[Records drawn from a dataset]
▼
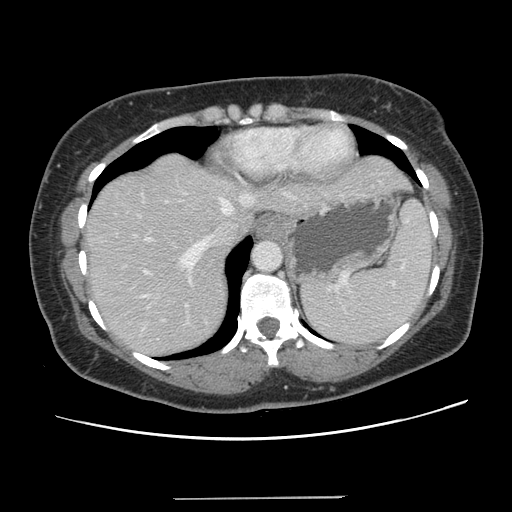
Contrast-enhanced abdominal CT, one axial slice; slice 109 of 141 in the series (ordered by position); 120 kVp; soft-tissue window (W 400 / L 40 HU); 512 × 512 image matrix, field of view 366 × 366 mm. Case-level facts recorded for this patient, not image findings: patient: male, age 65 years at operation; diagnosis: colorectal cancer liver metastases, imaged before liver resection; multiple liver metastases: no; largest metastasis: 14.5 cm; chemotherapy before resection: yes.
Structures marked on this image (expert manual segmentation):
- hepatic veins: bounding box (x1, y1, x2, y2) in pixels: (113, 192, 296, 277)
- liver: (86, 154, 410, 357)
- planned liver remnant (the part of the liver to remain after resection): (85, 208, 255, 357)
- portal vein (with intrahepatic branches): (138, 200, 189, 324)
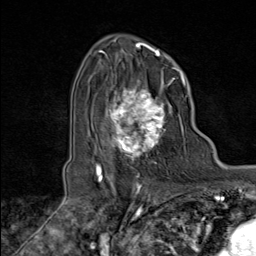
Breast MRI (dynamic contrast-enhanced), one axial slice; position 62 of 80 along the scan axis; cropped to one breast; dynamic contrast-enhanced series, time point 2 of 8 at this slice position (early post-contrast); 1.5 T; TE 1.8 ms, TR 4.3 ms; 2 mm slice thickness; 256 × 256 image matrix. Female patient.
Outlined on this slice (semi-automatically segmented with operator editing):
- enhancing-tissue mask used for the functional tumour volume (all voxels passing the contrast-enhancement thresholds inside the analysis volume; usually the tumour): bounding box <100,74,178,170> (left, top, right, bottom; pixels)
▲
Task requirements:
Set the records down again exactly, and omit any picture in them.

Task output:
Contrast-enhanced abdominal CT, one axial slice; slice 109 of 141 in the series (ordered by position); 120 kVp; soft-tissue window (W 400 / L 40 HU); 512 × 512 image matrix, field of view 366 × 366 mm. Case-level facts recorded for this patient, not image findings: patient: male, age 65 years at operation; diagnosis: colorectal cancer liver metastases, imaged before liver resection; multiple liver metastases: no; largest metastasis: 14.5 cm; chemotherapy before resection: yes.
Structures marked on this image (expert manual segmentation):
- hepatic veins: bounding box (x1, y1, x2, y2) in pixels: (113, 192, 296, 277)
- liver: (86, 154, 410, 357)
- planned liver remnant (the part of the liver to remain after resection): (85, 208, 255, 357)
- portal vein (with intrahepatic branches): (138, 200, 189, 324)
Breast MRI (dynamic contrast-enhanced), one axial slice; position 62 of 80 along the scan axis; cropped to one breast; dynamic contrast-enhanced series, time point 2 of 8 at this slice position (early post-contrast); 1.5 T; TE 1.8 ms, TR 4.3 ms; 2 mm slice thickness; 256 × 256 image matrix. Female patient.
Outlined on this slice (semi-automatically segmented with operator editing):
- enhancing-tissue mask used for the functional tumour volume (all voxels passing the contrast-enhancement thresholds inside the analysis volume; usually the tumour): bounding box <100,74,178,170> (left, top, right, bottom; pixels)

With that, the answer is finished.